10. There are certain key repetitions in the novel. Discuss the doubling (and sometimes more than doubling) of the following: an attack by an animal, a woman nursing an injured man, a father coming upon his daughter making love, a man imparting a skill or craft to a younger one.
11. What role does craft play in this novel? Discuss those scenes in which someone learns to, for example, build a cabin, or deal poker, or repair a clock, or write a novel. What — apart from the skill — is being imparted? What distinguishes those characters who have mastered a craft from those who haven't?
12. Most of Divisaderos characters are motivated by love, of various sorts. How does Ondaatje characterize these kinds of love? Which kinds are exalting and which degrading, and why? Compare Anna's love for Coop to the love that Claire feels for him, Coop's love for Anna to that he later feels for Bridget, Rafaels love of his mother to Seguras love of his daughter Lucette.

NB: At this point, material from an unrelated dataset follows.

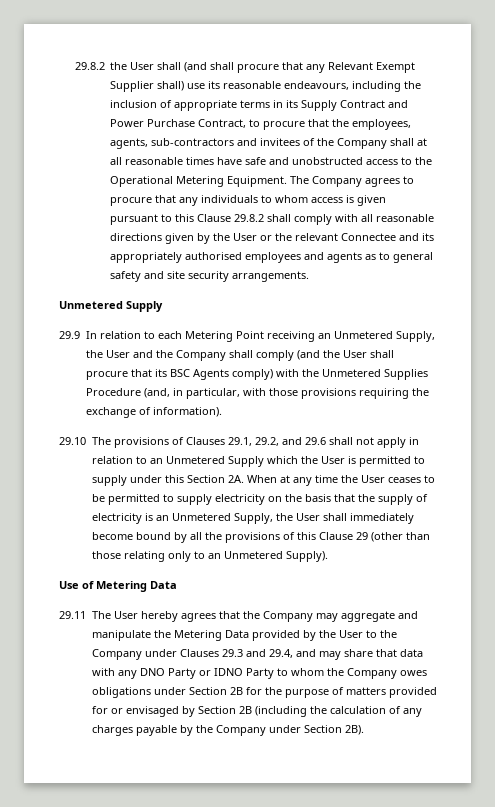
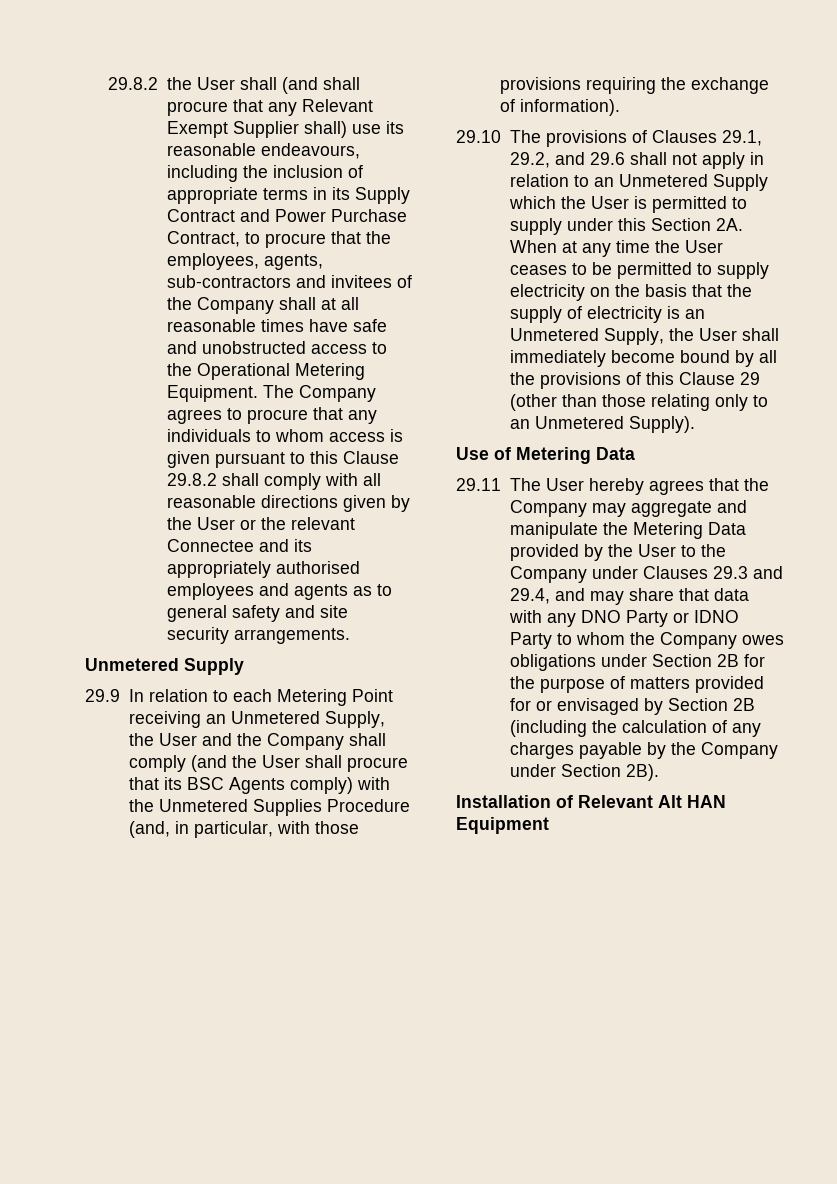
(364, 730) none -> [456,795,726,808] [456,817,549,834] // Installation of Relevant Alt HAN Equipment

13. The novel takes its name from a street in San Francisco where Anna lives for a while. In Spanish the word means both a division and a vantage point (pp. 142-3). Does this double meaning suggest a way of looking at — viewing — the entire novel?
14. At least two of this books narratives lack an obvious conclusion. Why might Ondaatje have chosen to end them when he does? How is this related to Annas aforementioned statement: "The raw truth of an incident never ends"?